Earlier this month, Sen. Rand Paul (R-KY), who subscribes to Ayn Rand’s anti-Christian ideology of selfishness, even told CNN that since we all “work for rich people” it won’t help the economy to “punish rich people.” But the wealthy aren’t exactly in need of a break. The federal income tax rate for the 400 wealthiest Americans fell from about 30 percent in 1995 to 18 percent in 2008. A recent report from the nonpartisan Congressional Research Service found that a quarter of U.S. millionaires pay a smaller share of their income in federal taxes than many middle-class families.
Thankfully, there’s a new voice for middle-class families in Occupy Wall Street. While not long ago the Tea Party and conservative ideologues dominated national political debates over debt, taxes and government spending, Occupy Wall Street is shifting the debate towards jobs, inequality, and opportunity.

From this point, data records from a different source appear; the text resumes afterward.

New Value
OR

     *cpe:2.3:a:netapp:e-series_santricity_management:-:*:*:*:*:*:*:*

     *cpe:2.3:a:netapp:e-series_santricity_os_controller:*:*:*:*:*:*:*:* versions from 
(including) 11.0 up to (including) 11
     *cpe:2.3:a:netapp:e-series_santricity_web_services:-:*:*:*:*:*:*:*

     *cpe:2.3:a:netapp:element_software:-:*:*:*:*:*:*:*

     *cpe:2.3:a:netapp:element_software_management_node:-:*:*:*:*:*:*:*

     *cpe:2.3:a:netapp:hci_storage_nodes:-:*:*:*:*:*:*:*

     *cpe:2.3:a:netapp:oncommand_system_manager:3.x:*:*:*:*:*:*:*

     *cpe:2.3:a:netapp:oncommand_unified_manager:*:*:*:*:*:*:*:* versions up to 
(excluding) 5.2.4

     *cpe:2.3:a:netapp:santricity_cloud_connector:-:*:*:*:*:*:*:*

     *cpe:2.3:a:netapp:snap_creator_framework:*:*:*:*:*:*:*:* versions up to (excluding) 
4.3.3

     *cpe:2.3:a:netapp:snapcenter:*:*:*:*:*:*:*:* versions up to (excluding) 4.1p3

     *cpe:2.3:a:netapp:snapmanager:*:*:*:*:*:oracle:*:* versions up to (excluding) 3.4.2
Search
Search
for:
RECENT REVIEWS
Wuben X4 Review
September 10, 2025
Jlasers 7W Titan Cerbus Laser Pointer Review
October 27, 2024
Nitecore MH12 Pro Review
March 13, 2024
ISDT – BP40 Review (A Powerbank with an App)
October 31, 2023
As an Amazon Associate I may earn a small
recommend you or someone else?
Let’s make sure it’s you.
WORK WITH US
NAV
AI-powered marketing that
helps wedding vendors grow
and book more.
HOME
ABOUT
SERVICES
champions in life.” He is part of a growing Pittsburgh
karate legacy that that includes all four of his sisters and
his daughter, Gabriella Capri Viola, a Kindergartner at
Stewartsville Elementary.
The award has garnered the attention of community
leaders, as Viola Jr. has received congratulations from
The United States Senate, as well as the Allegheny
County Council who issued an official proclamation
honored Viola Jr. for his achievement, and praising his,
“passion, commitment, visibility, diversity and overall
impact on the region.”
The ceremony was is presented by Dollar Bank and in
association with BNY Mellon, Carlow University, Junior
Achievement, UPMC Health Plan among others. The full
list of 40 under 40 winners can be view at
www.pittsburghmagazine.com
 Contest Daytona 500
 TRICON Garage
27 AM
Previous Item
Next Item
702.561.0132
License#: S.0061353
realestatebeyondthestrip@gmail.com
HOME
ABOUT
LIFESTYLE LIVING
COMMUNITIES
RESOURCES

A groundbreaking recent statement from the Vatican calling for more robust regulation of the global financial sector and a financial transactions tax also made a potent moral argument for economic fairness and the common good. And it seems that top Democrats in Congress are sensing the shifting cultural and political winds made possible by this steady moral drumbeat and are focusing on jobs and income inequality as the leading issues heading into 2012.
We have a responsibility to hold politicians accountable when they ignore or distort basic economic reality, and to ensure that they put the needs of families before the desires of the wealthiest 1%.